**Work item**.
Omit the images and retype the records verbatim.
[[ Material supplied, beginning ]]
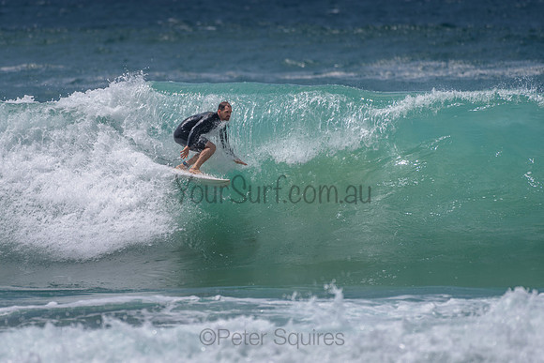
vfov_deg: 2.2
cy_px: 159
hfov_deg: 3.4
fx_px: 9284
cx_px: 210
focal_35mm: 614
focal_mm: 500
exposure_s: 1/2000
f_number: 5.6
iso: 72
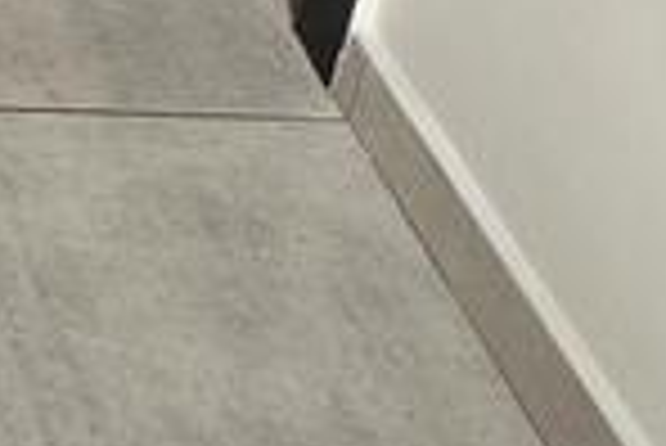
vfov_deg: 13.6
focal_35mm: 73
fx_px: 1352
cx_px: -666
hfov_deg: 18.3
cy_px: -622
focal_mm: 2.2
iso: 320
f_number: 2.2
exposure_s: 1/50
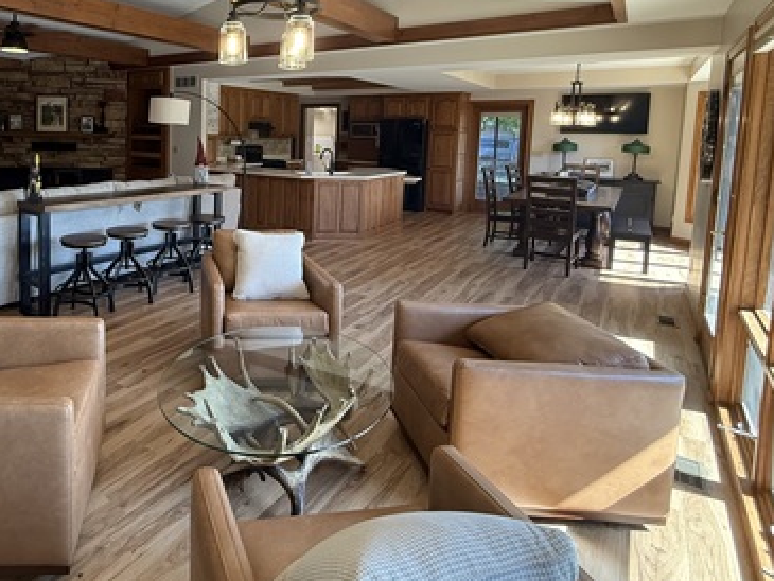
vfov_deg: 56.9
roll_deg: -0.9
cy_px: 170
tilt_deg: -4.6
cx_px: 193
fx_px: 514
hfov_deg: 69.0
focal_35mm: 23
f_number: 2.2
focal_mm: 2.22
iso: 320
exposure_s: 1/120
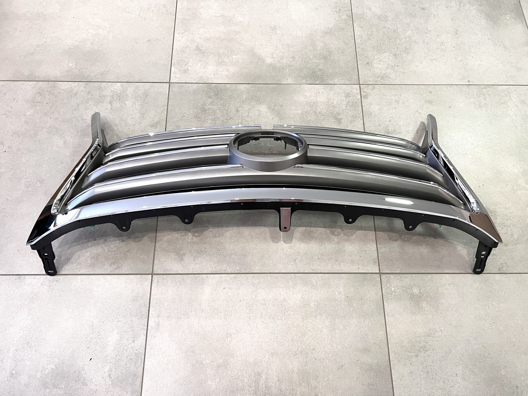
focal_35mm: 26
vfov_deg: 53.1
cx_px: 264
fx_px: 397
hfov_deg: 67.3
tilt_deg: -69.2
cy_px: 198
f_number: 1.5
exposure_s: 1/69
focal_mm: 5.7
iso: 125
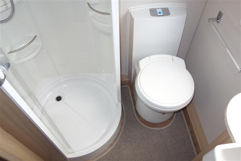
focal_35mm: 28
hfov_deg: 65.5
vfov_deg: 46.4
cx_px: 120
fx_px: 187
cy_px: 80
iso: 125
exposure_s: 1/100
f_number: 2.5
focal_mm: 10.4
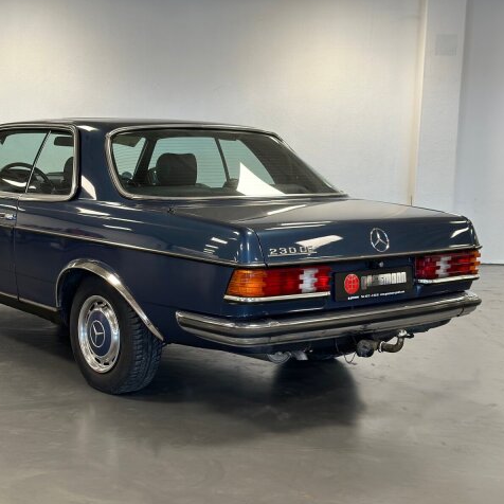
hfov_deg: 29.8
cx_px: 169
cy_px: 251
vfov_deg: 30.0
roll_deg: -1.2
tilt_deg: -7.3
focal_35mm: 57
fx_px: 939
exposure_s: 1/100
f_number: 1.78
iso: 160
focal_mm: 6.86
[[ Material supplied, end ]]
**Task answer**.
vfov_deg: 2.2
cy_px: 159
hfov_deg: 3.4
fx_px: 9284
cx_px: 210
focal_35mm: 614
focal_mm: 500
exposure_s: 1/2000
f_number: 5.6
iso: 72
vfov_deg: 13.6
focal_35mm: 73
fx_px: 1352
cx_px: -666
hfov_deg: 18.3
cy_px: -622
focal_mm: 2.2
iso: 320
f_number: 2.2
exposure_s: 1/50
vfov_deg: 56.9
roll_deg: -0.9
cy_px: 170
tilt_deg: -4.6
cx_px: 193
fx_px: 514
hfov_deg: 69.0
focal_35mm: 23
f_number: 2.2
focal_mm: 2.22
iso: 320
exposure_s: 1/120
focal_35mm: 26
vfov_deg: 53.1
cx_px: 264
fx_px: 397
hfov_deg: 67.3
tilt_deg: -69.2
cy_px: 198
f_number: 1.5
exposure_s: 1/69
focal_mm: 5.7
iso: 125
focal_35mm: 28
hfov_deg: 65.5
vfov_deg: 46.4
cx_px: 120
fx_px: 187
cy_px: 80
iso: 125
exposure_s: 1/100
f_number: 2.5
focal_mm: 10.4
hfov_deg: 29.8
cx_px: 169
cy_px: 251
vfov_deg: 30.0
roll_deg: -1.2
tilt_deg: -7.3
focal_35mm: 57
fx_px: 939
exposure_s: 1/100
f_number: 1.78
iso: 160
focal_mm: 6.86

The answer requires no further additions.